Indication of Horizontal DNA Gene Transfer by Extracellular Vesicles

• Published in: PloS one Vol. 11; no. 9; p. e0163665
• Main Authors: Fischer, Stefanie, Cornils, Kerstin, Speiseder, Thomas, Badbaran, Anita, Reimer, Rudolph, Indenbirken, Daniela, Grundhoff, Adam, Brunswig-Spickenheier, Bärbel, Alawi, Malik, Lange, Claudia
• Format: Journal Article
• Language: English
• Published: United States Public Library of Science 29.09.2016; Public Library of Science (PLoS)

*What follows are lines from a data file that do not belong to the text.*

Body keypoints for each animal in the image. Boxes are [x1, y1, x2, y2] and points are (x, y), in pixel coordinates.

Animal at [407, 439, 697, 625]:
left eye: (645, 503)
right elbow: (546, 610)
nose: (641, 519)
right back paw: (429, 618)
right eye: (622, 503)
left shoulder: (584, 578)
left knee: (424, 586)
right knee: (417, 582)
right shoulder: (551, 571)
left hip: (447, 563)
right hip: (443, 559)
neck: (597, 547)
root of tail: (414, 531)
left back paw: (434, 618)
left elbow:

• Subjects: Analysis; Angiogenesis; Apoptosis; Arabidopsis; Arabidopsis thaliana; Bioinformatics; Biology and life sciences; Bone marrow; Cancer; Cell signaling; Deoxyribonucleic acid; Developmental biology; DNA; DNA sequencing; Extracellular vesicles; Gene sequencing; Gene therapy; Gene transfer; Genetic research; Genomics; Hostages; Mesenchyme; Microscopy; Polymerase chain reaction; Proteins; Research and Analysis Methods; Ribonucleic acid; RNA; Stem cells; Stromal cells; Vesicles; Virology; United States > US; Germany
• ISSN: 1932-6203; 1932-6203
• DOI: 10.1371/journal.pone.0163665

The biological relevance of extracellular vesicles (EV) in intercellular communication has been well established. Thus far, proteins and RNA were described as main cargo. Here, we show that EV released from human bone marrow derived mesenchymal stromal cells (BM-hMSC) also carry high-molecular DNA in addition. Extensive EV characterization revealed this DNA mainly associated with the outer EV membrane and to a smaller degree also inside the EV. Our EV purification protocol secured that DNA is not derived from apoptotic or necrotic cells. To analyze the relevance of EV-associated DNA we lentivirally transduced Arabidopsis thaliana-DNA (A.t.-DNA) as indicator into BM-hMSC and generated EV. Using quantitative polymerase chain reaction (qPCR) techniques we detected high copy numbers of A.t.-DNA in EV. In recipient hMSC incubated with tagged EV for two weeks we identified A.t.-DNA transferred to recipient cells. Investigation of recipient cell DNA using quantitative PCR and verification of PCR-products by sequencing suggested stable integration of A.t.-DNA. In conclusion, for the first time our proof-of-principle experiments point to horizontal DNA transfer into recipient cells via EV. Based on our results we assume that eukaryotic cells are able to exchange genetic information in form of DNA extending the known cargo of EV by genomic DNA. This mechanism might be of relevance in cancer but also during cell evolution and development.